Ohio State Uses Tone-Deaf "Silence" Ad to Promote Game Between Two Schools that Silenced Victims in Favor of Football


  • Twitter | Ohio State University

There's a lot to unpack with the Ohio State University "Silence" ad being used to promote the football game between the Buckeyes and the Penn State Nittany Lions this weekend. The ad in question shows a frenzy of words and symbols in white/off-white tones with “Silence” as its tag line, and an image of receiver Austin Mack putting his finger to his lips.

The Ohio State Football official Twitter page first posted the image with "Silence The White Noise" as the tagline, and followed up with a similar version of the ad that could be used as a background.

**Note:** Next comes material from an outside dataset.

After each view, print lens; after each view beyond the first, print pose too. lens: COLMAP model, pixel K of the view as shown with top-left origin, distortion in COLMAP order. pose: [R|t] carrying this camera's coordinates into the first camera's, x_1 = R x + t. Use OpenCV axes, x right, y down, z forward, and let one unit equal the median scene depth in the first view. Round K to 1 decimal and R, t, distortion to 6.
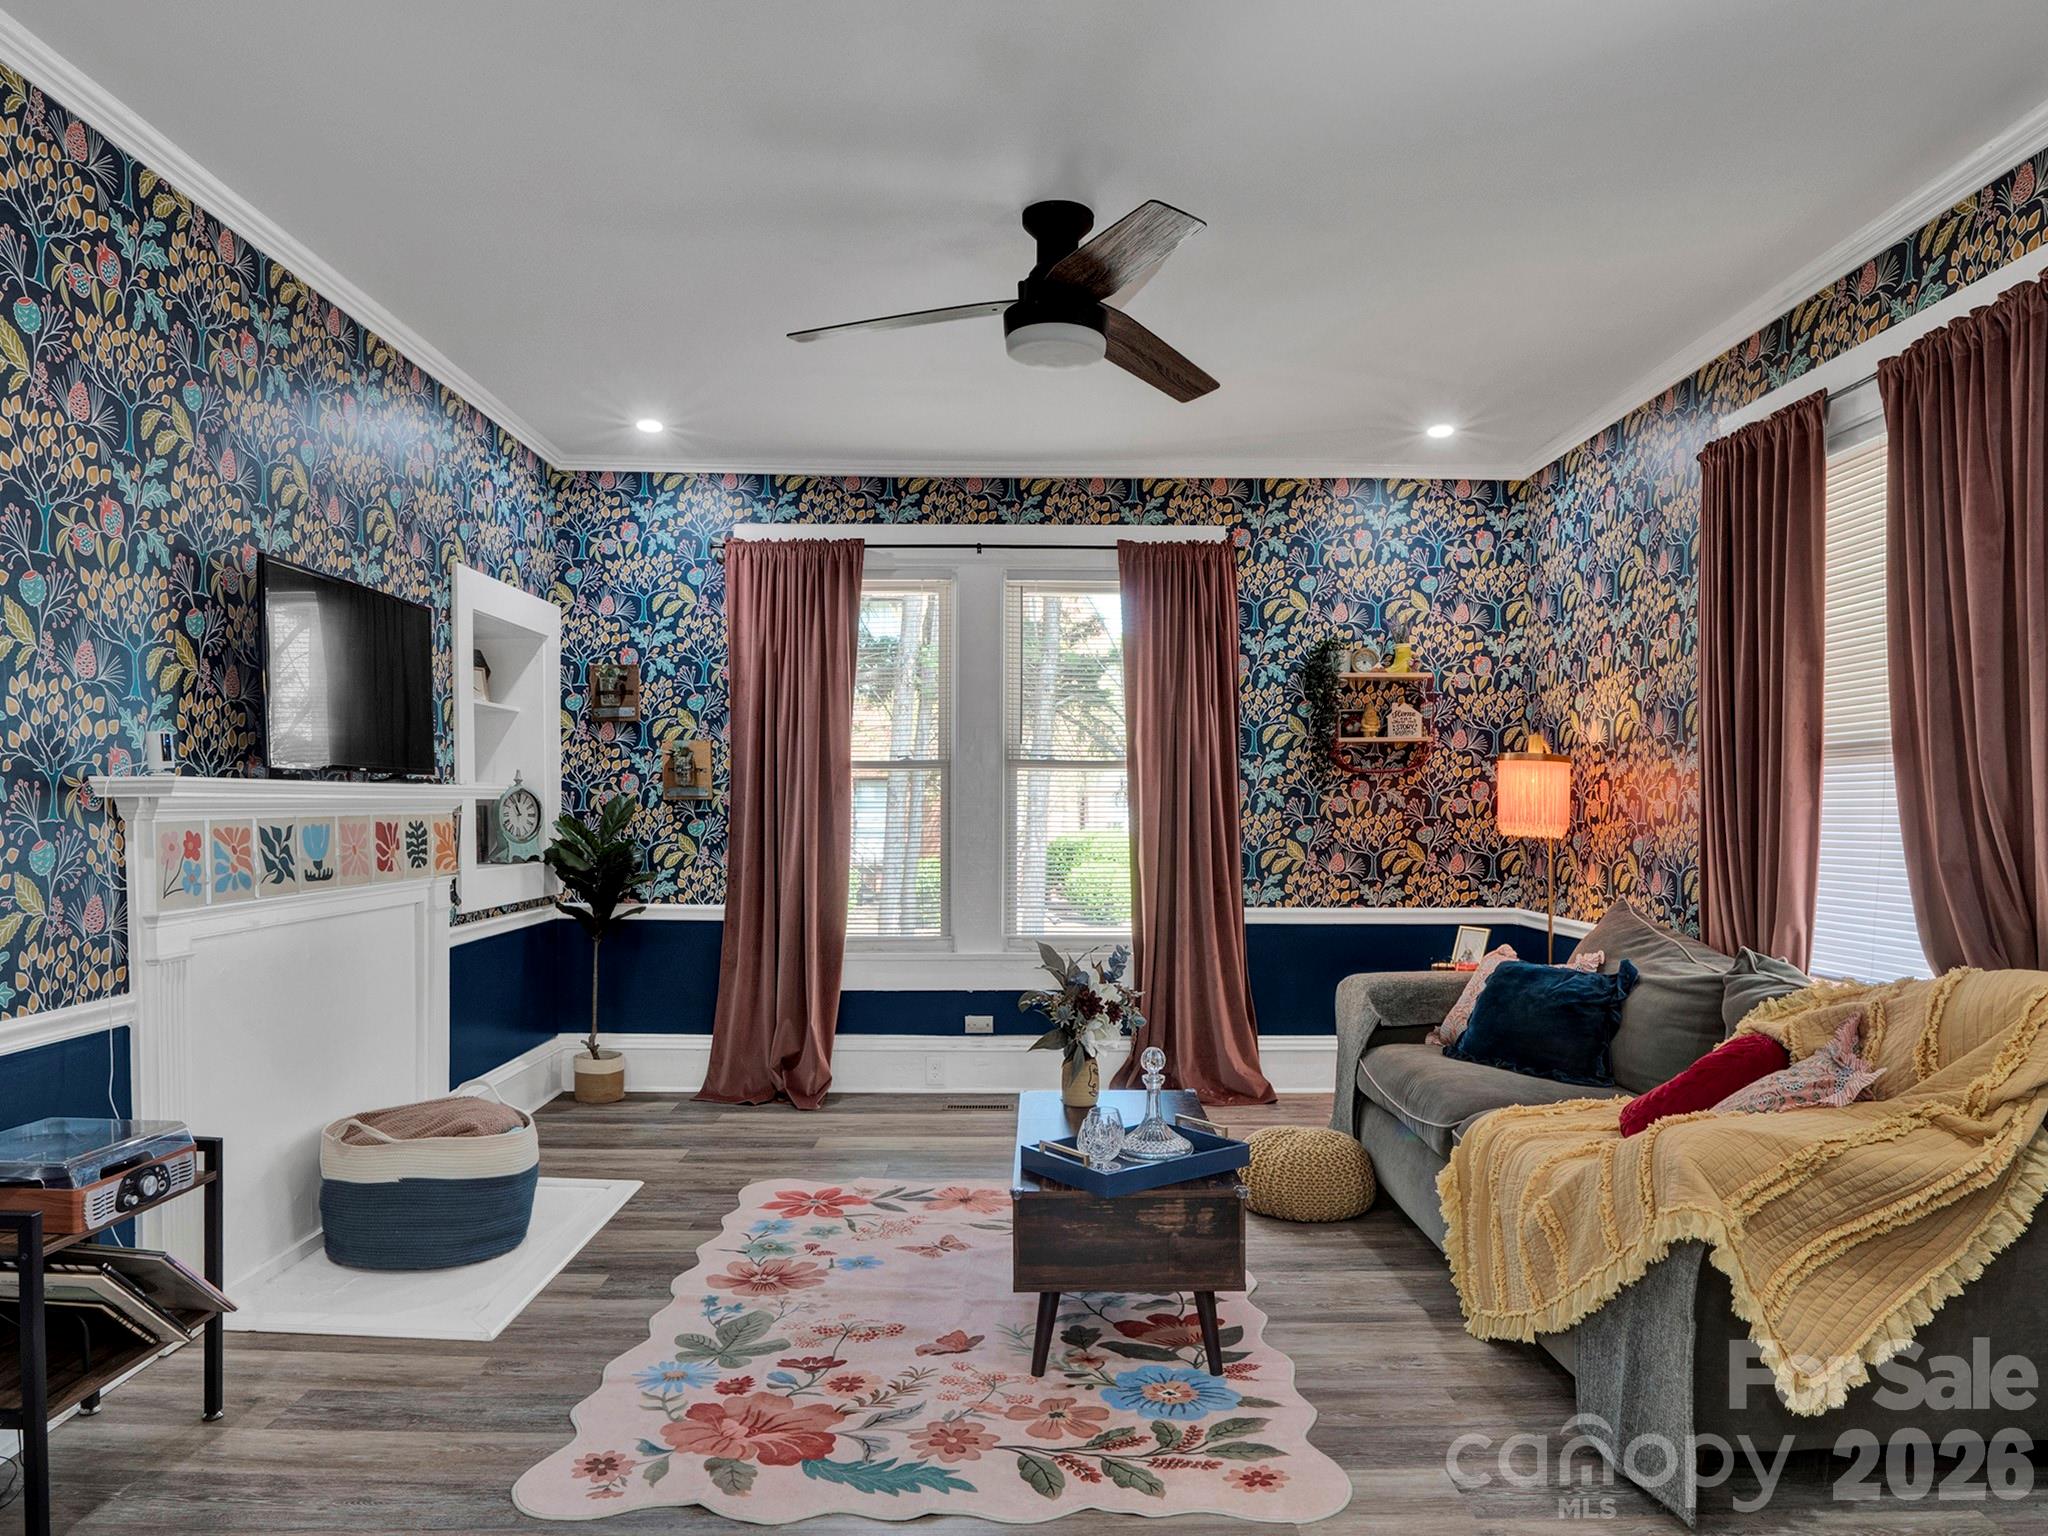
lens RADIAL K [[1282.5, 0, 1000.3], [0, 1282.5, 822.6], [0, 0, 1]] dist [-0.007721, -0.001667]
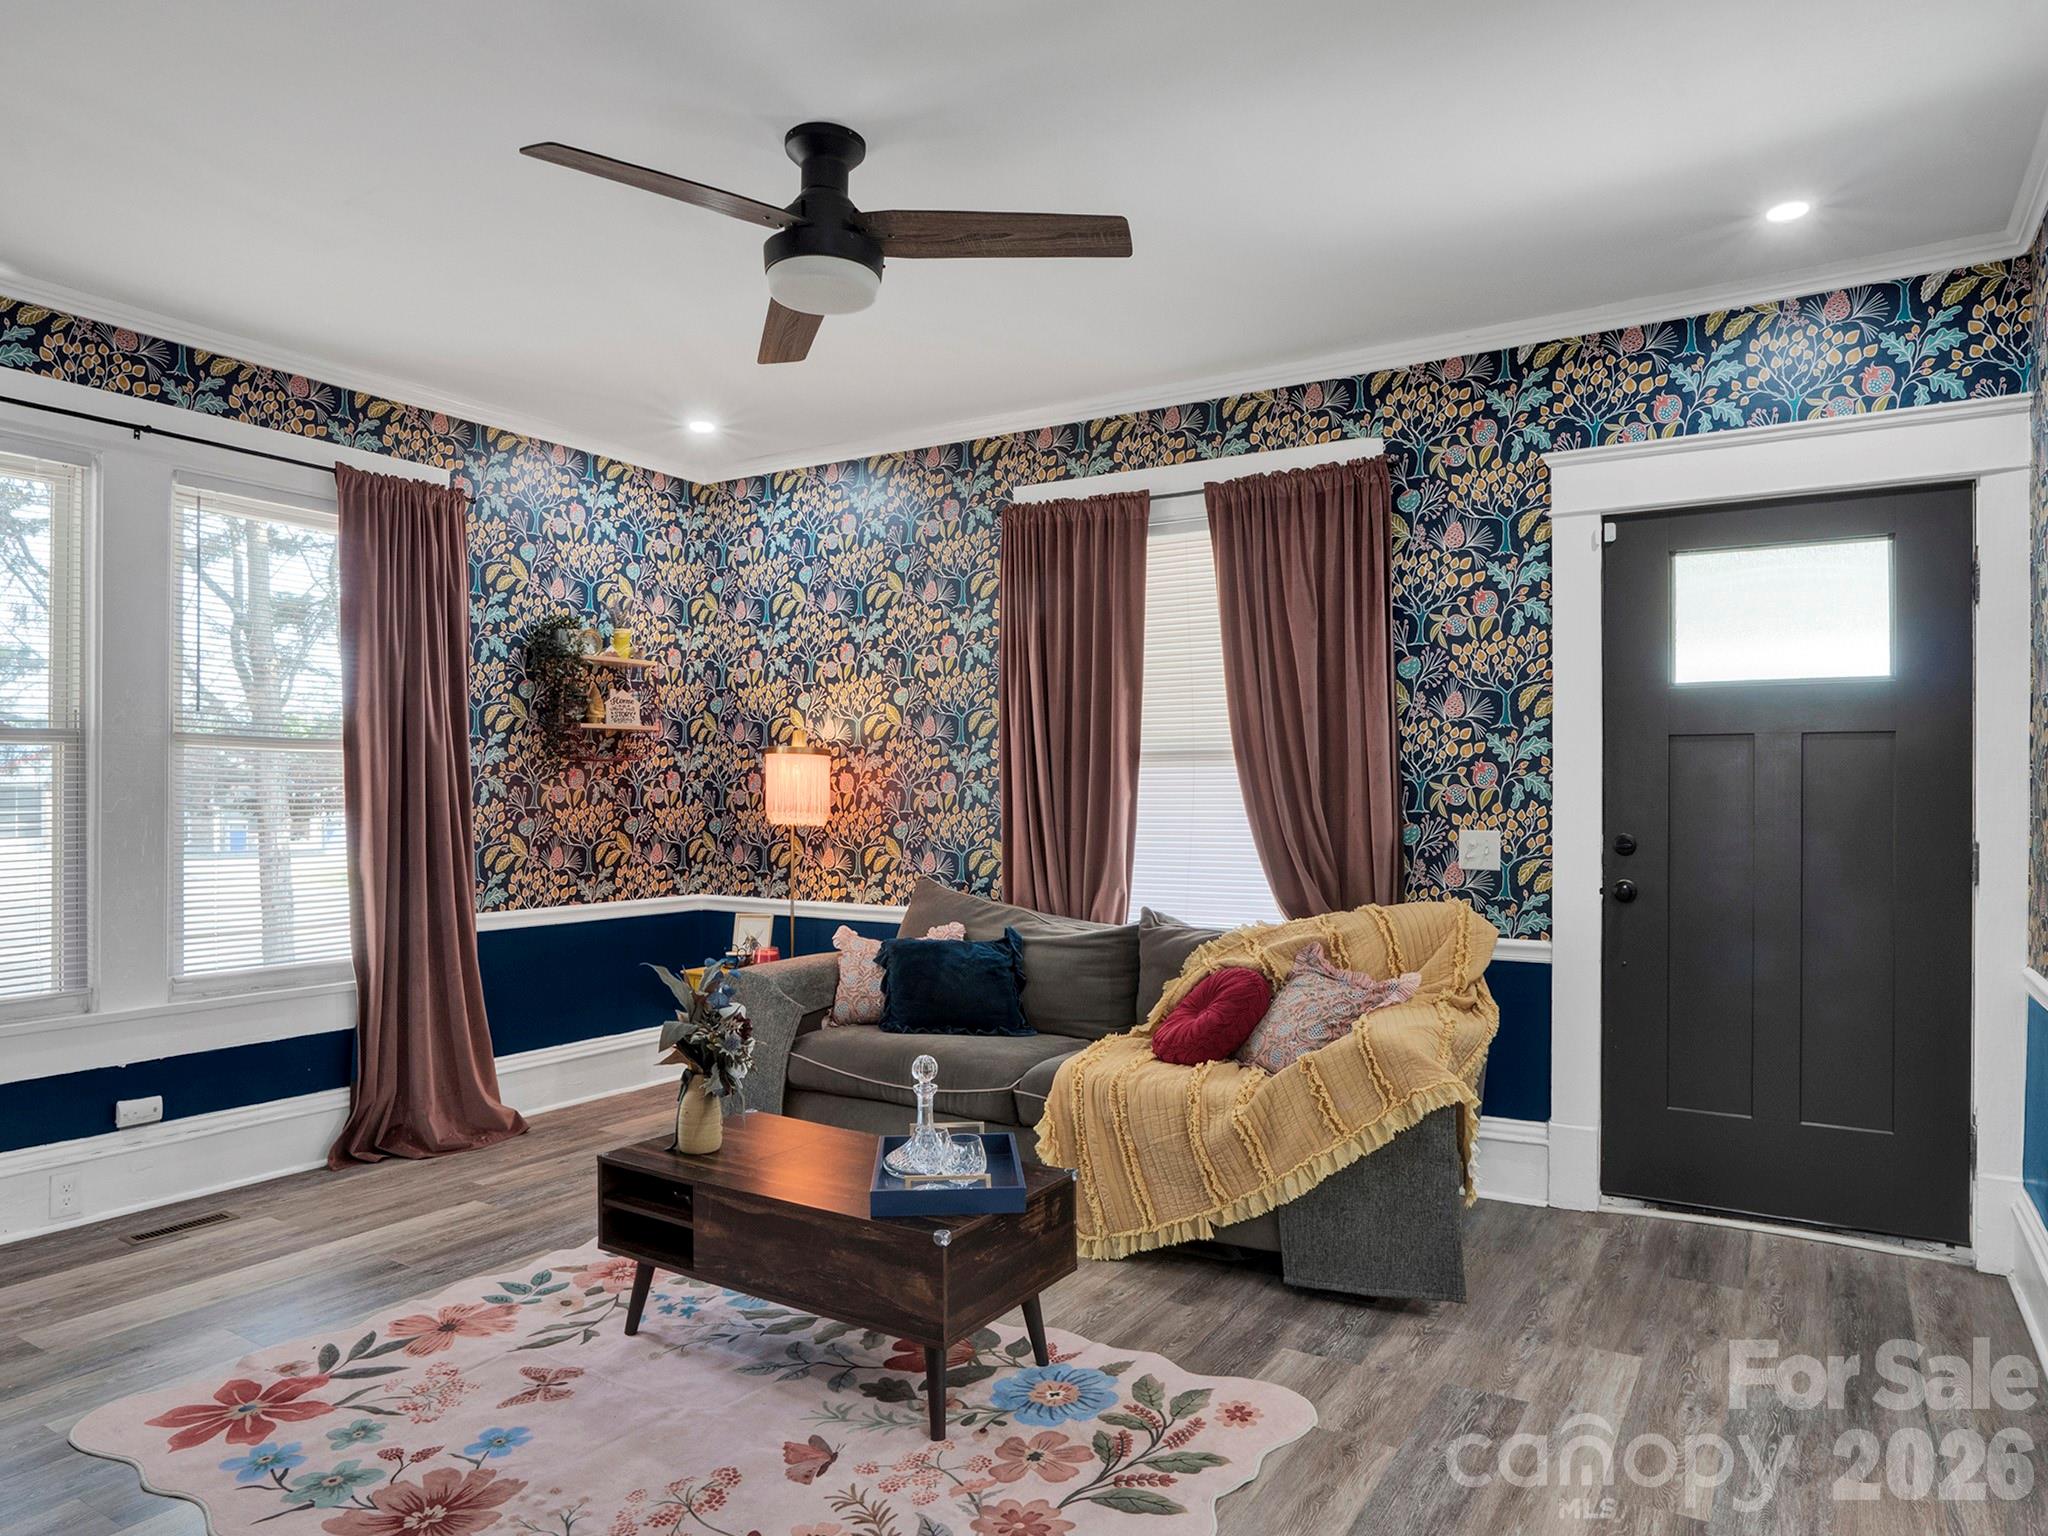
lens RADIAL K [[1285.6, 0, 1018.5], [0, 1285.6, 773.7], [0, 0, 1]] dist [-0.023511, 0.003253]
pose [[0.549109, 0.011176, 0.835676, -0.335575], [0.010052, 0.999750, -0.019975, -0.007501], [-0.835690, 0.019369, 0.548859, 0.219805]]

White noise can describe a number of audio sensations, but Merriam-Webster includes a definition stating, "meaningless or distracting commotion, hubbub, or chatter." Unless you're living under a rock, the only "white noise" surrounding Ohio State University Football has been about head coach Urban Meyer, and his inability to speak up on two separate occasions after hearing about domestic violence allegations against his assistant coach, Zach Smith.

Meyer then spent weeks staying silent about Courtney Smith's name, staying silent about the abuse she endured and staying silent about the truth of what he knew.

The Buckeyes only went three games without their head coach, who was given a mind-numbingly tame punishment for his complicit silence to protect Zach Smith and discredit Courtney Smith. Important to note that the athlete featured in the ad, Austin Mack, is a wide receiver.

The coach of wide receivers? Zach Smith.

On top of the scandal with Urban Meyer, Ohio State University is also in the midst of a lawsuit from former male wrestlers who claim the university ignored their complaints about sexual abuse at the hands of team physician, Richard Strauss, from the late 1970s to the 1990s. The lawsuit gained national attention when Ohio Rep. Jim Jordan, a former OSU wrestling coach, was named as someone who remained silent about the abuse.

The cherry on top of this tone-deaf sundae, however, is who Ohio State will be facing on Saturday.

Back in 2011, a grand jury report was released containing testimony that Jerry Sandusky, assistant football coach at Penn State for 32 years (including 23 years as defensive coordinator), had sexually abused eight boys over a period of at least 15 years. The number of victims later increased to 10, and officials at Penn State were accused of staying silent, and reportedly failing to notify law enforcement about the series of abuse. Sandusky was found guilty in 2012 on 45 counts and will spend the rest of his life behind bars.

The "white noise" ad was meant to combat the Penn State crowd's tradition of wearing all white to give a "whiteout" crowd appearance during the game, but it's concerning that the marketing team of a Big 10 University thought the "silence" aspect was a good idea, given the history of both of the teams involved.

As of publication, Ohio State has not made any sort of apology or acknowledgement of how grossly inappropriate this ad could be interpreted, despite the overwhelming amount of people blowing up their social media feeds telling OSU to take it down.